If you are passionate about generative AI, real-time photorealistic rendering, and 3D systems, and want to help build the next generation of AI-driven graphics pipelines, we’d love to hear from you.
Machine Learning Engineer - Generative AI employer: LIT8
Contact Detail:
LIT8 Recruiting Team
StudySmarter Expert Advice 🤫
We think this is how you could land Machine Learning Engineer - Generative AI
✨Tip Number 1
Network like a pro! Reach out to folks in the industry on LinkedIn or at meetups. A friendly chat can open doors that a CV just can't.
✨Tip Number 2
Show off your skills! Create a portfolio showcasing your projects, especially those involving generative AI and 3D rendering. This is your chance to shine and demonstrate what you can do.
✨Tip Number 3
Prepare for interviews by brushing up on your technical knowledge and problem-solving skills. Practice common ML scenarios and be ready to discuss your past experiences in detail.
✨Tip Number 4
Don't forget to apply through our website! It’s the best way to ensure your application gets seen by the right people. Plus, we love hearing from passionate candidates like you!
We think you need these skills to ace Machine Learning Engineer - Generative AI
Some tips for your application 🫡
Tailor Your CV: Make sure your CV highlights your experience with deep learning, neural networks, and generative models. We want to see how your skills align with the role, so don’t be shy about showcasing relevant projects or achievements!
Craft a Compelling Cover Letter: Your cover letter is your chance to shine! Use it to explain why you’re passionate about generative AI and how your background makes you a perfect fit for our team. Keep it engaging and personal – we love to see your personality come through.

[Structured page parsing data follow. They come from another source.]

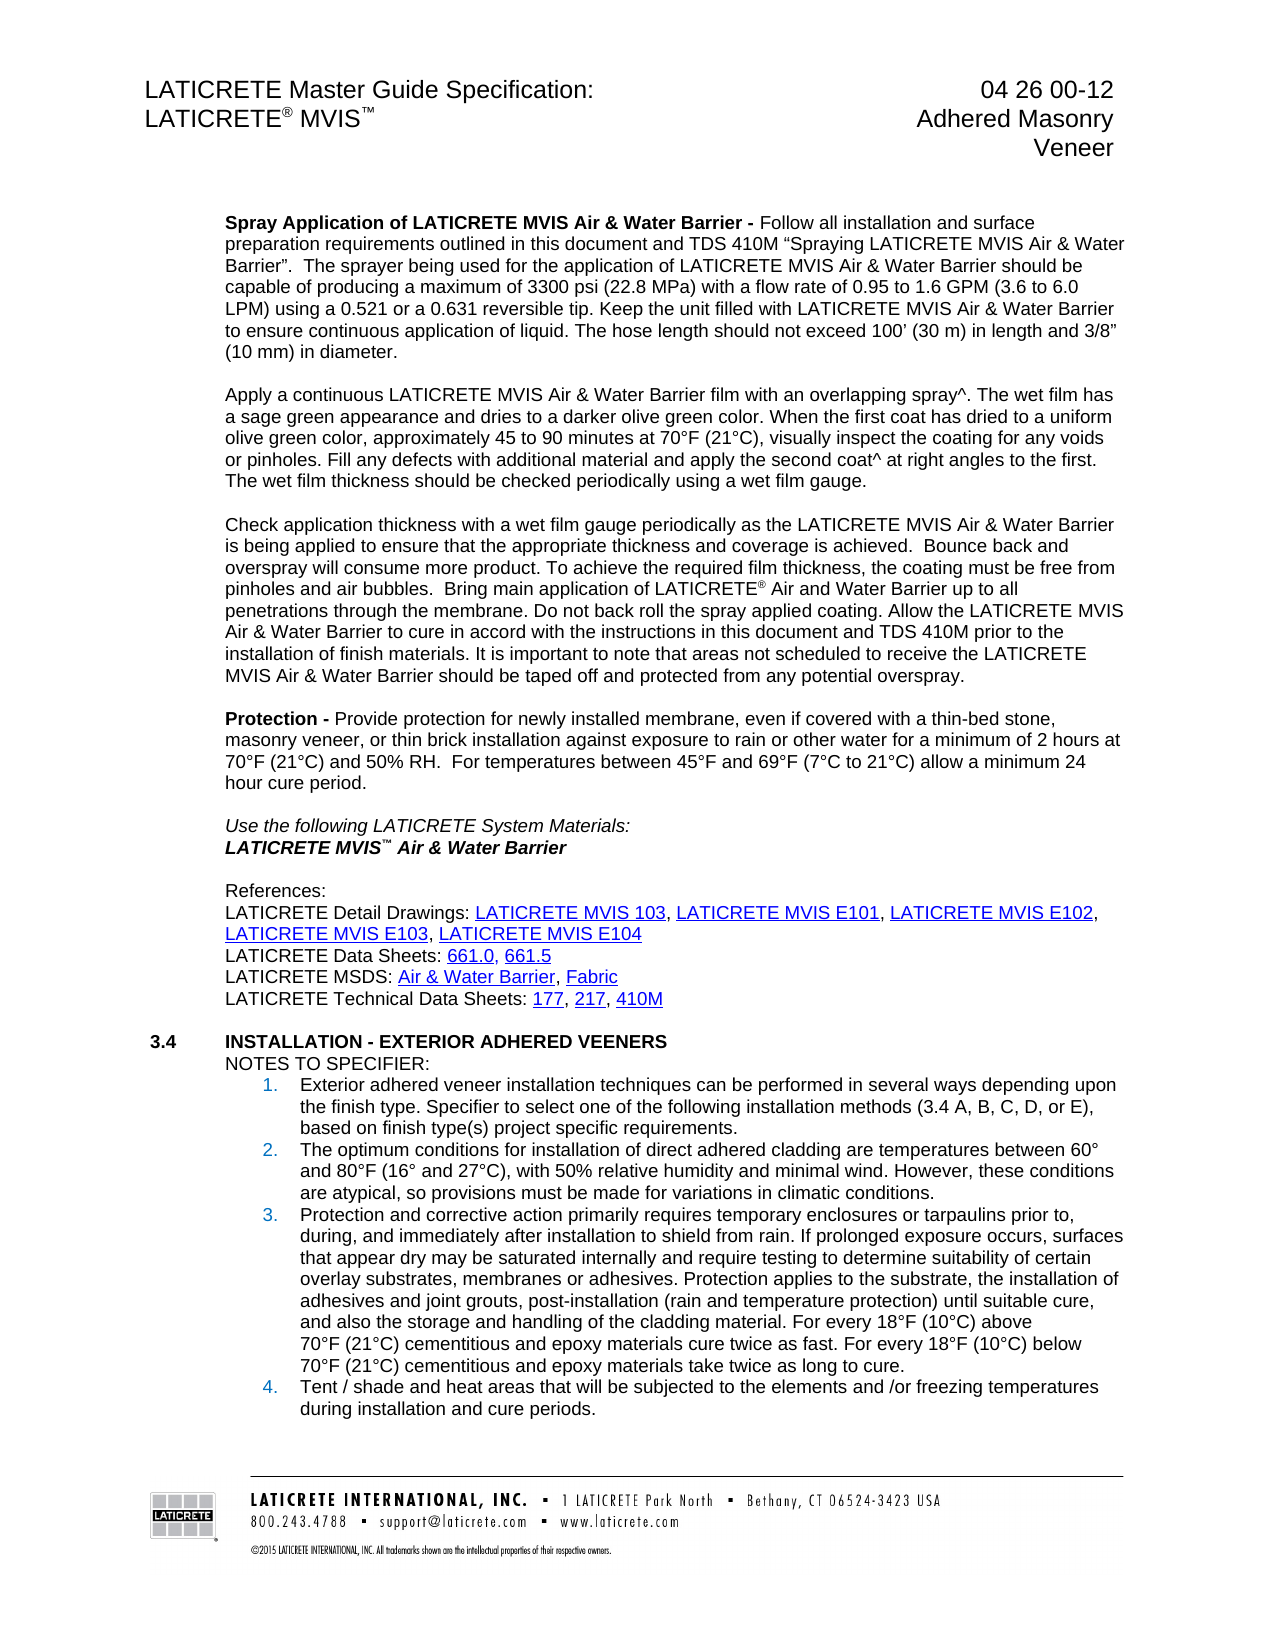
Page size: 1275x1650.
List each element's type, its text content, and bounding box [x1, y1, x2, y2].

text LATICRETE MVIS™ Air & Water Barrier [225, 837, 1125, 858]
text LATICRETE Technical Data Sheets: 177, 217, 410M [225, 988, 1125, 1009]
list Protection and corrective action primarily requires temporary enclosures or tarpaulins prior to, during, and immediately after installation to shield from rain. If prolonged exposure occurs, surfaces that appear dry may be saturated internally and require testing to determine suitability of certain overlay substrates, membranes or adhesives. Protection applies to the substrate, the installation of adhesives and joint grouts, post-installation (rain and temperature protection) until suitable cure, and also the storage and handling of the cladding material. For every 18°F (10°C) above 70°F (21°C) cementitious and epoxy materials cure twice as fast. For every 18°F (10°C) below 70°F (21°C) cementitious and epoxy materials take twice as long to cure. [262, 1203, 1125, 1376]
text LATICRETE Data Sheets: 661.0, 661.5 [225, 945, 1125, 966]
list The optimum conditions for installation of direct adhered cladding are temperatures between 60° and 80°F (16° and 27°C), with 50% relative humidity and minimal wind. However, these conditions are atypical, so provisions must be made for variations in climatic conditions. [262, 1139, 1125, 1203]
list Exterior adhered veneer installation techniques can be performed in several ways depending upon the finish type. Specifier to select one of the following installation methods (3.4 A, B, C, D, or E), based on finish type(s) project specific requirements. [262, 1074, 1125, 1139]
text LATICRETE Detail Drawings: LATICRETE MVIS 103, LATICRETE MVIS E101, LATICRETE MVIS E102, LATICRETE MVIS E103, LATICRETE MVIS E104 [225, 902, 1125, 945]
text Protection - Provide protection for newly installed membrane, even if covered with a thin-bed stone, masonry veneer, or thin brick installation against exposure to rain or other water for a minimum of 2 hours at 70°F (21°C) and 50% RH. For temperatures between 45°F and 69°F (7°C to 21°C) allow a minimum 24 hour cure period. [225, 707, 1125, 794]
text Use the following LATICRETE System Materials: [225, 815, 1125, 837]
picture [150, 1476, 1124, 1575]
list INSTALLATION - EXTERIOR ADHERED VEENERS [150, 1031, 1125, 1052]
text LATICRETE MSDS: Air & Water Barrier, Fabric [225, 966, 1125, 988]
text Apply a continuous LATICRETE MVIS Air & Water Barrier film with an overlapping spray^. The wet film has a sage green appearance and dries to a darker olive green color. When the first coat has dried to a uniform olive green color, approximately 45 to 90 minutes at 70°F (21°C), visually inspect the coating for any voids or pinholes. Fill any defects with additional material and apply the second coat^ at right angles to the first. The wet film thickness should be checked periodically using a wet film gauge. [225, 384, 1125, 492]
text References: [225, 880, 1125, 902]
text NOTES TO SPECIFIER: [225, 1052, 1125, 1074]
list Tent / shade and heat areas that will be subjected to the elements and /or freezing temperatures during installation and cure periods. [262, 1376, 1125, 1419]
text Spray Application of LATICRETE MVIS Air & Water Barrier - Follow all installation and surface preparation requirements outlined in this document and TDS 410M “Spraying LATICRETE MVIS Air & Water Barrier”. The sprayer being used for the application of LATICRETE MVIS Air & Water Barrier should be capable of producing a maximum of 3300 psi (22.8 MPa) with a flow rate of 0.95 to 1.6 GPM (3.6 to 6.0 LPM) using a 0.521 or a 0.631 reversible tip. Keep the unit filled with LATICRETE MVIS Air & Water Barrier to ensure continuous application of liquid. The hose length should not exceed 100’ (30 m) in length and 3/8” (10 mm) in diameter. [225, 212, 1125, 362]
text Check application thickness with a wet film gauge periodically as the LATICRETE MVIS Air & Water Barrier is being applied to ensure that the appropriate thickness and coverage is achieved. Bounce back and overspray will consume more product. To achieve the required film thickness, the coating must be free from pinholes and air bubbles. Bring main application of LATICRETE® Air and Water Barrier up to all penetrations through the membrane. Do not back roll the spray applied coating. Allow the LATICRETE MVIS Air & Water Barrier to cure in accord with the instructions in this document and TDS 410M prior to the installation of finish materials. It is important to note that areas not scheduled to receive the LATICRETE MVIS Air & Water Barrier should be taped off and protected from any potential overspray. [225, 513, 1125, 686]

Showcase Your Projects: If you've worked on any cool projects related to 3D vision or photorealistic rendering, make sure to mention them! We appreciate hands-on experience, so include links to your GitHub or any publications if you have them.
Apply Through Our Website: We encourage you to apply directly through our website. It’s the best way for us to receive your application and ensures you don’t miss out on any important updates from our team. Plus, it shows you’re keen to join us!

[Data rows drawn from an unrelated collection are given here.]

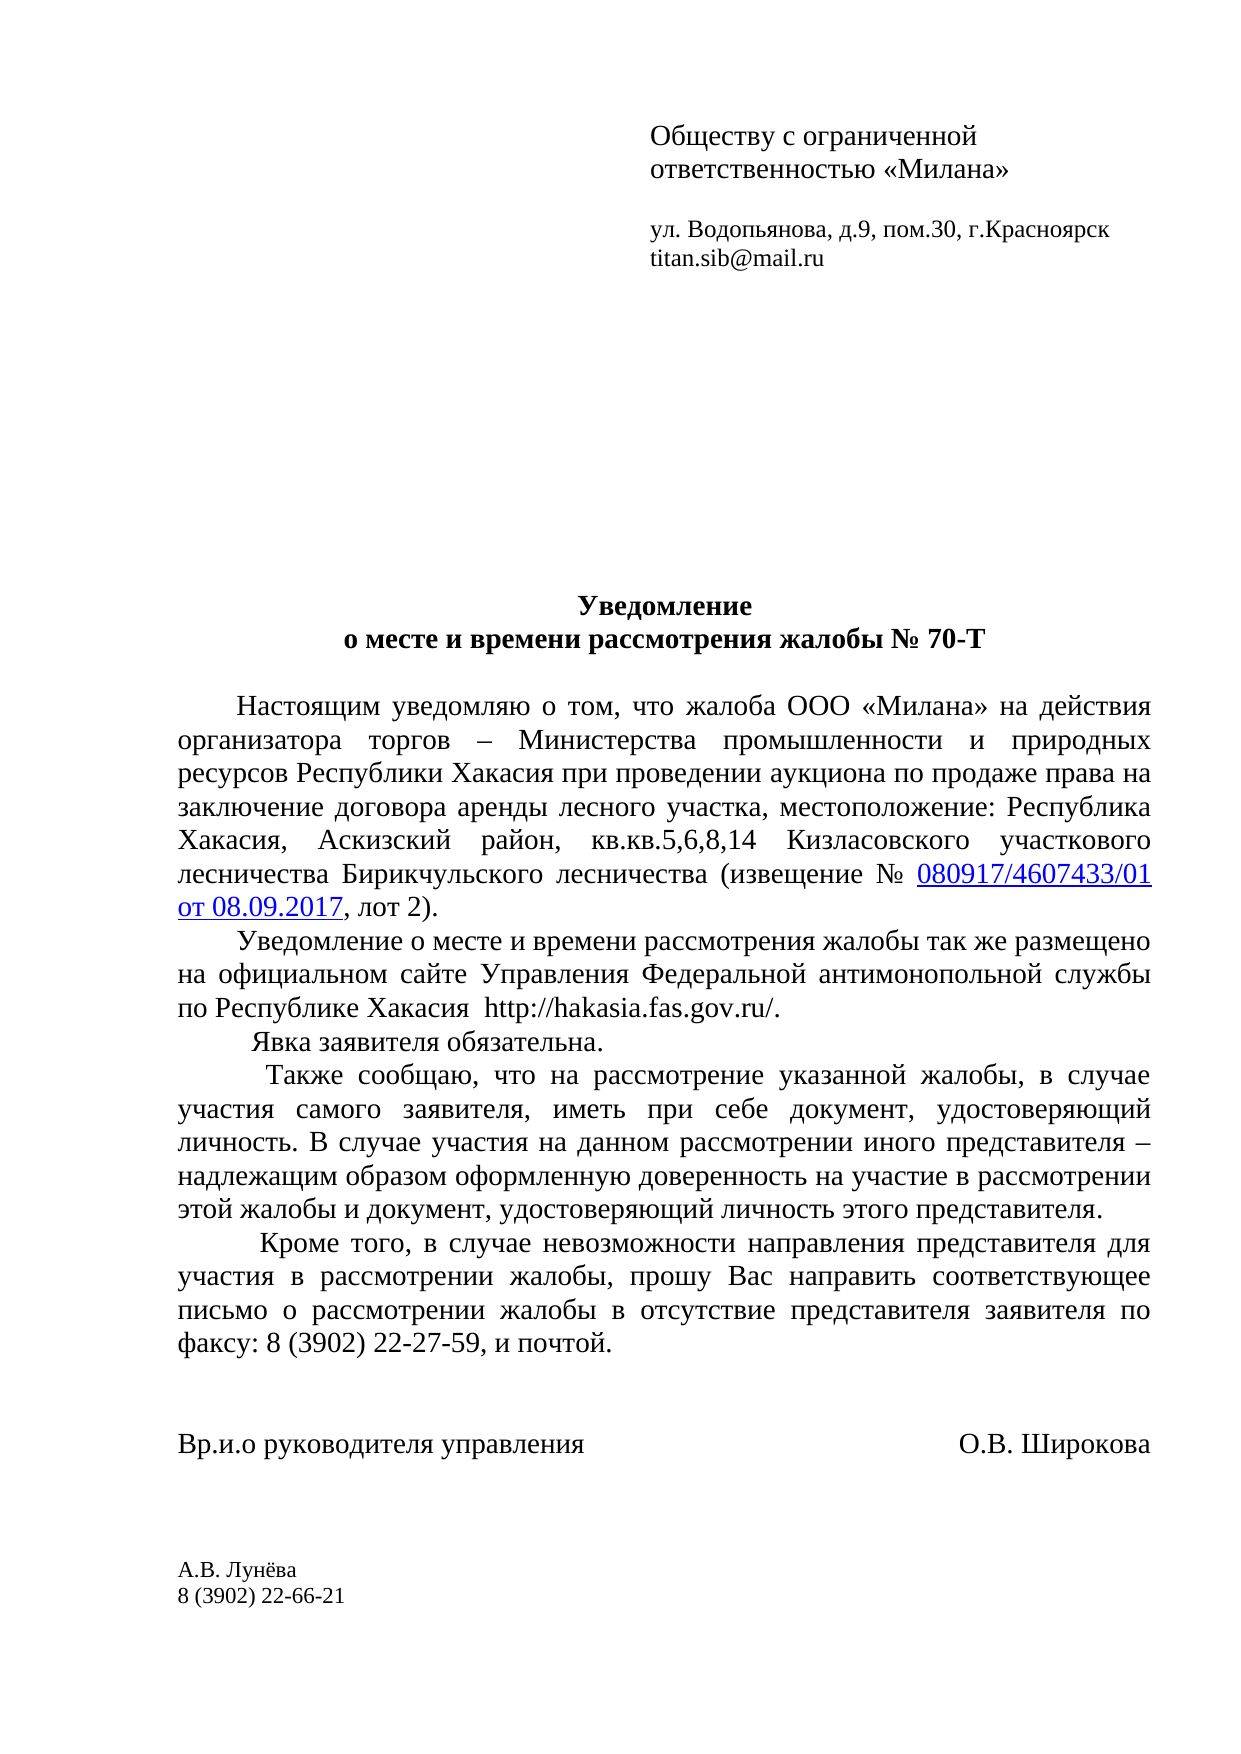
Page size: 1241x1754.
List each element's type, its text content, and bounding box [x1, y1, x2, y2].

text Явка заявителя обязательна. [177, 1024, 1152, 1057]
text Обществу с ограниченной ответственностью «Милана» [650, 118, 1152, 185]
text 8 (3902) 22-66-21 [177, 1582, 1152, 1609]
subtitle Уведомление [177, 588, 1152, 621]
text Настоящим уведомляю о том, что жалоба ООО «Милана» на действия организатора торгов – Министерства промышленности и природных ресурсов Республики Хакасия при проведении аукциона по продаже права на заключение договора аренды лесного участка, местоположение: Республика Хакасия, Аскизский район, кв.кв.5,6,8,14 Кизласовского участкового лесничества Бирикчульского лесничества (извещение № 080917/4607433/01 от 08.09.2017, лот 2). [177, 688, 1152, 923]
text Вр.и.о руководителя управления О.В. Широкова [177, 1426, 1152, 1460]
text titan.sib@mail.ru [650, 243, 1152, 271]
text ул. Водопьянова, д.9, пом.30, г.Красноярск [650, 214, 1152, 243]
text Кроме того, в случае невозможности направления представителя для участия в рассмотрении жалобы, прошу Вас направить соответствующее письмо о рассмотрении жалобы в отсутствие представителя заявителя по факсу: 8 (3902) 22-27-59, и почтой. [177, 1225, 1152, 1359]
text о месте и времени рассмотрения жалобы № 70-Т [177, 621, 1152, 655]
text Уведомление о месте и времени рассмотрения жалобы так же размещено на официальном сайте Управления Федеральной антимонопольной службы по Республике Хакасия http://hakasia.fas.gov.ru/. [177, 923, 1152, 1024]
text Также сообщаю, что на рассмотрение указанной жалобы, в случае участия самого заявителя, иметь при себе документ, удостоверяющий личность. В случае участия на данном рассмотрении иного представителя – надлежащим образом оформленную доверенность на участие в рассмотрении этой жалобы и документ, удостоверяющий личность этого представителя. [177, 1057, 1152, 1225]
text А.В. Лунёва [177, 1556, 1152, 1582]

How to prepare for a job interview at LIT8
✨Know Your Tech Inside Out
Make sure you’re well-versed in deep learning, neural networks, and generative models. Brush up on your experience with frameworks like PyTorch and TensorFlow, as well as your programming skills in Python. Be ready to discuss specific projects where you've applied these technologies.
✨Showcase Your Problem-Solving Skills
Prepare to share examples of how you've tackled complex problems in previous roles. Think about challenges related to model training, evaluation, or scaling, and be ready to explain your thought process and the outcomes. This will demonstrate your analytical abilities and practical experience.
✨Familiarise Yourself with 3D and Rendering
If you have experience with 3D vision or rendering engines like Unreal Engine or Unity, make sure to highlight it. Discuss any relevant projects or contributions to open-source initiatives that showcase your understanding of photorealistic rendering and real-time inference optimisations.
✨Stay Current with Research Trends
Keep up with the latest advancements in generative AI and neural rendering. Mention any recent papers or techniques that excite you during the interview. This shows your passion for the field and your commitment to continuous learning, which is crucial in a fast-paced, research-driven environment.